::: THE INPUT :::

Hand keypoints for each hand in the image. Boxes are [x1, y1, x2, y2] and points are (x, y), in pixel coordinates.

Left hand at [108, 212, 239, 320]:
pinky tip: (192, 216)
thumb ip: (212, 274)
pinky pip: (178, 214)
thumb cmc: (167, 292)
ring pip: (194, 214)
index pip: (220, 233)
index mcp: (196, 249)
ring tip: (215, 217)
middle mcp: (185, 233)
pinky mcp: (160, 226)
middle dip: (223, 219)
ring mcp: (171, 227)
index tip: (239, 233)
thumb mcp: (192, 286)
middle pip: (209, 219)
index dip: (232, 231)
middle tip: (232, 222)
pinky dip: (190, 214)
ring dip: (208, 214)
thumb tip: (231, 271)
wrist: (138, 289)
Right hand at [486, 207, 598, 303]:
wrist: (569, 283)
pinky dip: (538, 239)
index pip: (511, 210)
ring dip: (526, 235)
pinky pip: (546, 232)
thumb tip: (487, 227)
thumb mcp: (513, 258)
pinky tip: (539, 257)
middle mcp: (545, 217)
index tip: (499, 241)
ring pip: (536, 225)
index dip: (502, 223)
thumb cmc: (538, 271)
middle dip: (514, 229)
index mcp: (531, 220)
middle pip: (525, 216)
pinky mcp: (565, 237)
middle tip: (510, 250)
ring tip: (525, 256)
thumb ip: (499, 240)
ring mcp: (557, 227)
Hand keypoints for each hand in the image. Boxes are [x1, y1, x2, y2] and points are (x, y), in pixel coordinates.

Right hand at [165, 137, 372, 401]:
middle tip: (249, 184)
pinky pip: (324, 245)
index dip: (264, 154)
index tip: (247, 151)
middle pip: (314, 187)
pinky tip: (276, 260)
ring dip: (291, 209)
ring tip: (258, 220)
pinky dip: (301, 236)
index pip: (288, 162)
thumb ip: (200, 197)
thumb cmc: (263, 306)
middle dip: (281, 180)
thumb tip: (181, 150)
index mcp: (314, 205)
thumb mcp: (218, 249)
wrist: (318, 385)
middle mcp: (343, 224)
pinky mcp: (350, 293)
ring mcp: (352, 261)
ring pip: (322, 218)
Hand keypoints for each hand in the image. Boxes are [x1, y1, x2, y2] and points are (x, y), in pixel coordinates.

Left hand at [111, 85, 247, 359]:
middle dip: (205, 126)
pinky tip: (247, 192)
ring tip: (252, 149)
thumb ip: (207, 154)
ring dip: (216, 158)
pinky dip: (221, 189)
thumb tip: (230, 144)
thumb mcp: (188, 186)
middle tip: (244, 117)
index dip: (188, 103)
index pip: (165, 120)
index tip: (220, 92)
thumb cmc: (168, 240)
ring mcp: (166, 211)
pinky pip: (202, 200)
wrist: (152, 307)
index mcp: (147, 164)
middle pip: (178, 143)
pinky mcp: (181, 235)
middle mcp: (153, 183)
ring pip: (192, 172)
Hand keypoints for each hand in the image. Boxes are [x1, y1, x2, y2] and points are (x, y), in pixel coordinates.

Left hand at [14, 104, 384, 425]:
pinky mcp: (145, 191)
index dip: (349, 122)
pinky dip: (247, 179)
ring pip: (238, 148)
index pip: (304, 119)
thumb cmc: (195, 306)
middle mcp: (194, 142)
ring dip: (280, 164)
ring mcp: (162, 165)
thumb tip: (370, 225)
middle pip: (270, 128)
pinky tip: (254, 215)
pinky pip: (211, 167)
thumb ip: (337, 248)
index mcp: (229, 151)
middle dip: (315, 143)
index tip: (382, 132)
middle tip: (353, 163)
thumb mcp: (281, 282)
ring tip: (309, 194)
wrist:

:::

WHAT TO DO:
Write down exactly the span of lines above from the one containing "middle dip: (223, 219)" to the one containing "index pip: (288, 162)", both ends included.

TASK RESULT:
middle dip: (223, 219)
ring mcp: (171, 227)
index tip: (239, 233)
thumb mcp: (192, 286)
middle pip: (209, 219)
index dip: (232, 231)
middle tip: (232, 222)
pinky dip: (190, 214)
ring dip: (208, 214)
thumb tip: (231, 271)
wrist: (138, 289)
Right hand at [486, 207, 598, 303]:
wrist: (569, 283)
pinky dip: (538, 239)
index pip: (511, 210)
ring dip: (526, 235)
pinky pip: (546, 232)
thumb tip: (487, 227)
thumb mcp: (513, 258)
pinky tip: (539, 257)
middle mcp: (545, 217)
index tip: (499, 241)
ring pip: (536, 225)
index dip: (502, 223)
thumb cmc: (538, 271)
middle dip: (514, 229)
index mcp: (531, 220)
middle pip: (525, 216)
pinky mcp: (565, 237)
middle tip: (510, 250)
ring tip: (525, 256)
thumb ip: (499, 240)
ring mcp: (557, 227)
Hand keypoints for each hand in the image. Boxes are [x1, y1, x2, y2] and points are (x, y), in pixel coordinates.

Right hand at [165, 137, 372, 401]:
middle tip: (249, 184)
pinky pip: (324, 245)
index dip: (264, 154)
index tip: (247, 151)
middle pip: (314, 187)
pinky tip: (276, 260)
ring dip: (291, 209)
ring tip: (258, 220)
pinky dip: (301, 236)
index pip: (288, 162)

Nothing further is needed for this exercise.